Thermal-motion-induced non-reciprocal quantum optical system

• Published in: Nature photonics Vol. 12; no. 12; pp. 744 - 748
• Main Authors: Zhang, Shicheng, Hu, Yiqi, Lin, Gongwei, Niu, Yueping, Xia, Keyu, Gong, Jiangbin, Gong, Shangqing
• Format: Journal Article
• Language: English
• Published: London Nature Publishing Group UK 01.12.2018; Nature Publishing Group
• Subjects: 140/125; 639/624; 639/766/400/482; Applied and Technical Physics; Isolators; Letter; Magnetic permeability; Optical communication; Optics; Physics; Physics and Astronomy; Quantum optics; Quantum Physics; Quantum theory; Reciprocity; Signal processing
• ISSN: 1749-4885; 1749-4893
• DOI: 10.1038/s41566-018-0269-2

Magnetic-free optical non-reciprocal components, such as isolators and circulators, are highly desirable for on-chip optical signal processing 1 , 2 and quantum networks 3 , 4 . However, their realization presents a fundamental difficulty due to the Lorentz reciprocity in most optical devices 5 . In this study, we propose and experimentally realize optical non-reciprocity with atoms embedded in a ring cavity at room temperature. Random thermal motion of atoms, in the presence of a unidirectional control field, creates susceptibility–momentum locking, and subsequently a new type of chiral quantum optical system. Furthermore, we demonstrate strong non-reciprocity based on this chiral quantum system in the regime of collectively strong atom–cavity coupling.

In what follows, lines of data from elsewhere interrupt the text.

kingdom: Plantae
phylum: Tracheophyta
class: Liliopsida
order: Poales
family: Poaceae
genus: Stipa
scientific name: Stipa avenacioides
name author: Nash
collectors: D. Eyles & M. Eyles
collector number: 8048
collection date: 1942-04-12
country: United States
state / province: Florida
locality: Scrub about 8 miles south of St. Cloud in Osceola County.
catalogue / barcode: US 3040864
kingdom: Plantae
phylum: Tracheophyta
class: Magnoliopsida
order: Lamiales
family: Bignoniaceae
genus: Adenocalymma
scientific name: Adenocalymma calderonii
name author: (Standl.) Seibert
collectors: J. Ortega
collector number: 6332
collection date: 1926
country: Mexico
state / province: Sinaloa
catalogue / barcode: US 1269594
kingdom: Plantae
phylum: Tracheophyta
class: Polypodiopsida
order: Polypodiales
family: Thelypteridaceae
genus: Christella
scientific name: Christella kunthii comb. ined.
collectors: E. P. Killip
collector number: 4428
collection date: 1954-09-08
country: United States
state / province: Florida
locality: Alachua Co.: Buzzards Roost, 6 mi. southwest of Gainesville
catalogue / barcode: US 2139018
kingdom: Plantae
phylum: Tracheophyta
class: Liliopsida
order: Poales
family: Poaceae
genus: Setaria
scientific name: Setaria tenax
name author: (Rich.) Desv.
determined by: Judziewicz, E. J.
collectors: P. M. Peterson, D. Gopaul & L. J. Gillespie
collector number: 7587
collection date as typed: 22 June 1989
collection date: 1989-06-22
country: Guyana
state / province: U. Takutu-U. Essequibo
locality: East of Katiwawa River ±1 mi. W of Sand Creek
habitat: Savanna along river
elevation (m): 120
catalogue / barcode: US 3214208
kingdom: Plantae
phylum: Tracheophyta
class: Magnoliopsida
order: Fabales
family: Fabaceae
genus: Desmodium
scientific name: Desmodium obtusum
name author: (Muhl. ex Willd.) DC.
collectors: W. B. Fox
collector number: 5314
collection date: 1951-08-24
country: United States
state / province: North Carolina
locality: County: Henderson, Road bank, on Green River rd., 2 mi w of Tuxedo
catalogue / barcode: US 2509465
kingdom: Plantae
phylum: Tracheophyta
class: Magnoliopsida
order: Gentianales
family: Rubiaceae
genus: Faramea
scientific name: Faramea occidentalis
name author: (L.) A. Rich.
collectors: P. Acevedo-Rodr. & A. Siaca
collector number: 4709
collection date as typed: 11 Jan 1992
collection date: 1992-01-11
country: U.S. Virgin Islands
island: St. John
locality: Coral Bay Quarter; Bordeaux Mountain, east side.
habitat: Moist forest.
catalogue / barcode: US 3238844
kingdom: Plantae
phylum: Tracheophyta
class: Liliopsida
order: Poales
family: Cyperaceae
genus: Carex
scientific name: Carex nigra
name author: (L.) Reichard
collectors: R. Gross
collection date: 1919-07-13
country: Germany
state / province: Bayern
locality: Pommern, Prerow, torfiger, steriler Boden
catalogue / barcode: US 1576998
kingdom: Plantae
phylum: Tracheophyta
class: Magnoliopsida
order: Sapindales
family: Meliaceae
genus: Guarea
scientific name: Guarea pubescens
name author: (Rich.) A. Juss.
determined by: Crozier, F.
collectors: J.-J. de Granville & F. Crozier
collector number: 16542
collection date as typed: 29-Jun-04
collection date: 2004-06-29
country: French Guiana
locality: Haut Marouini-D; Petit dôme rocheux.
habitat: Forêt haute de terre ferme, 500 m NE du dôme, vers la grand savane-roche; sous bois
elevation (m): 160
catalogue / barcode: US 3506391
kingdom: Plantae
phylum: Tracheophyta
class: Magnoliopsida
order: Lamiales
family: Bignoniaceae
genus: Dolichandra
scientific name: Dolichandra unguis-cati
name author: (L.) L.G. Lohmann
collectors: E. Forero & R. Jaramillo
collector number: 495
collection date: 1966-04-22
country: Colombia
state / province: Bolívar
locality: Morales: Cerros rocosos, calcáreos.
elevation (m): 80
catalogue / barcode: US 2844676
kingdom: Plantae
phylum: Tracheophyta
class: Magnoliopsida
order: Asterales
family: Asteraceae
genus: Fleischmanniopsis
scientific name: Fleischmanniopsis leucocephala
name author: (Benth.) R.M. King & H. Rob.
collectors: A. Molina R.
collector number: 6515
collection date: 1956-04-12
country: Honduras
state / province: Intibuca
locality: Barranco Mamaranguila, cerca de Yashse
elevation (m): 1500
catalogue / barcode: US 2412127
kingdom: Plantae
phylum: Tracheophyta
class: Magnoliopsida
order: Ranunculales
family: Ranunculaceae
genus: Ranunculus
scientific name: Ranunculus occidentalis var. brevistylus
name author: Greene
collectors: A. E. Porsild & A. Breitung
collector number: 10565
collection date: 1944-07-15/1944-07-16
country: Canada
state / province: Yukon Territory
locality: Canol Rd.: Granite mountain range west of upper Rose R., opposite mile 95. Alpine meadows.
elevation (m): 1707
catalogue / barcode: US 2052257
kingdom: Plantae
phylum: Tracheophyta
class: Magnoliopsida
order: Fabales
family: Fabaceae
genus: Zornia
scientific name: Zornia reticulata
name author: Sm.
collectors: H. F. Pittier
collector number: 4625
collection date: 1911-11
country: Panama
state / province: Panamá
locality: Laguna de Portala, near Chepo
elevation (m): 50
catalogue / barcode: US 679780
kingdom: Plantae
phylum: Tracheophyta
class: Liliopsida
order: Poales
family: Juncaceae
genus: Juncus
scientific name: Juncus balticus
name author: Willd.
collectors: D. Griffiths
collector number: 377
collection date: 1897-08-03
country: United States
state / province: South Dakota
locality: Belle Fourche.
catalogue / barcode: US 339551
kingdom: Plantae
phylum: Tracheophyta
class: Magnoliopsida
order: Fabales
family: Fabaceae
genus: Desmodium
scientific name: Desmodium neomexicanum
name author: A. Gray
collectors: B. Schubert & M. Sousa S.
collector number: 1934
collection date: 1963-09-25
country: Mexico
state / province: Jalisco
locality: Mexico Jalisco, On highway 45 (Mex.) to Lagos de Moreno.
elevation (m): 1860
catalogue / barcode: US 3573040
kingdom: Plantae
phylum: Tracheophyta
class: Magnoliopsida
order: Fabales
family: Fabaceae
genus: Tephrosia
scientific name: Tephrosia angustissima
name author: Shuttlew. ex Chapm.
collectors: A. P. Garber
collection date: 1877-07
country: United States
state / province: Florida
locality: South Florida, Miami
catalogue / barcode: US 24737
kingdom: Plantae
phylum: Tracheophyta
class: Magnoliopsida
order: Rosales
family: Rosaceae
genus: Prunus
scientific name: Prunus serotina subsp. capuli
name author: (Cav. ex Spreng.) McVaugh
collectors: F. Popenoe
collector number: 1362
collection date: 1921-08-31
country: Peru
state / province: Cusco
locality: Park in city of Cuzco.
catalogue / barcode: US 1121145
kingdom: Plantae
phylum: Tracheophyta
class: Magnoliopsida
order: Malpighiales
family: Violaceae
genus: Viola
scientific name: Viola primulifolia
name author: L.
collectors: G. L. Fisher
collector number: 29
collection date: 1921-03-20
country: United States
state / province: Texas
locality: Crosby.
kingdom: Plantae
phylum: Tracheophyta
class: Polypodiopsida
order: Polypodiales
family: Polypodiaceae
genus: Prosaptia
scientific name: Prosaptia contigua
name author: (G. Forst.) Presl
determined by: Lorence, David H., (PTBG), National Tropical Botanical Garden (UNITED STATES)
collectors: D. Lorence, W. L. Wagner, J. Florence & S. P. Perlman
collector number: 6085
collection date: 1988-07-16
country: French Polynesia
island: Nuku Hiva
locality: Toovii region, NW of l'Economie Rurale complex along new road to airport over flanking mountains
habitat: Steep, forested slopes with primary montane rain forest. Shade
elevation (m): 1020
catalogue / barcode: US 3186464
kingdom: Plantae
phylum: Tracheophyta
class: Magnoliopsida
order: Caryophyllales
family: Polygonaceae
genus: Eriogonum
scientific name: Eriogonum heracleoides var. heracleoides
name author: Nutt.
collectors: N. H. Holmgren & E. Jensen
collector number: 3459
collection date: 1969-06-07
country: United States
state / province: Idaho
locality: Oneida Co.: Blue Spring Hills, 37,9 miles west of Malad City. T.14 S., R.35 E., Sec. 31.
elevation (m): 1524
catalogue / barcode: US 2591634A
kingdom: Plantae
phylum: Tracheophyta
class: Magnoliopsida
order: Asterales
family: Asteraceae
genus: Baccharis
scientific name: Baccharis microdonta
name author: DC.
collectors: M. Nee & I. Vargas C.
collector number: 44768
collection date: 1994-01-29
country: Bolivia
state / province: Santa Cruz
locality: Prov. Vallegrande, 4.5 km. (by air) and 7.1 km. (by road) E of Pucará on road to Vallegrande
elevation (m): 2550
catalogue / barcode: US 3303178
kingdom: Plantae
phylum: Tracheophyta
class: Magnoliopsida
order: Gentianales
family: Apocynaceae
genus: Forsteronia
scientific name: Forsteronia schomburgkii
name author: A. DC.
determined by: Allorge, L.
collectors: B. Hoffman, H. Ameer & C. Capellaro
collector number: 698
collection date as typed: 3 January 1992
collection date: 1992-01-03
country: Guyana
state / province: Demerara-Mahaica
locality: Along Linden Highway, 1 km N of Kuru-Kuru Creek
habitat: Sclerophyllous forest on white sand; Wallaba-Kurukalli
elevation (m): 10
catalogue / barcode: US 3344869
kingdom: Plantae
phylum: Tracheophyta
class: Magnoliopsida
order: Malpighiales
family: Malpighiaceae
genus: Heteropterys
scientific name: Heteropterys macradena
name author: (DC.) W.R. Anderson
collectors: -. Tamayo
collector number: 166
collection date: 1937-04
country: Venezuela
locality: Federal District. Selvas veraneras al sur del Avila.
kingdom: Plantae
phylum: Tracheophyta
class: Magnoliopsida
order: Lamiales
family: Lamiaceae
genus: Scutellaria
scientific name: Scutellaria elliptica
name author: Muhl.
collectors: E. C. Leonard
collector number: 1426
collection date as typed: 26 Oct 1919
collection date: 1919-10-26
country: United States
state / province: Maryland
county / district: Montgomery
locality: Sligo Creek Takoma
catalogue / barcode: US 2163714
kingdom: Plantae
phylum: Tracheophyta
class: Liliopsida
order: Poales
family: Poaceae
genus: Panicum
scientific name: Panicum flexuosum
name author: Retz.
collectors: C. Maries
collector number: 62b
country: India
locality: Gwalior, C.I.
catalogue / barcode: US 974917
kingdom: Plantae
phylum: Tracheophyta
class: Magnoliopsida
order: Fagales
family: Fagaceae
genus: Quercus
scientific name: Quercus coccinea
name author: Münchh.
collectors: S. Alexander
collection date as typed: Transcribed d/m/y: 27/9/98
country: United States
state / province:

Our scheme provides a new routine towards the realization of chiral quantum optics and chip-compatible, non-magnetic optical non-reciprocity. Optical non-reciprocity is experimentally realized with Rb atoms embedded in a ring cavity at room temperature. Random thermal motion of the atoms causes the probe-direction-dependent response assisted by a unidirectional control laser field.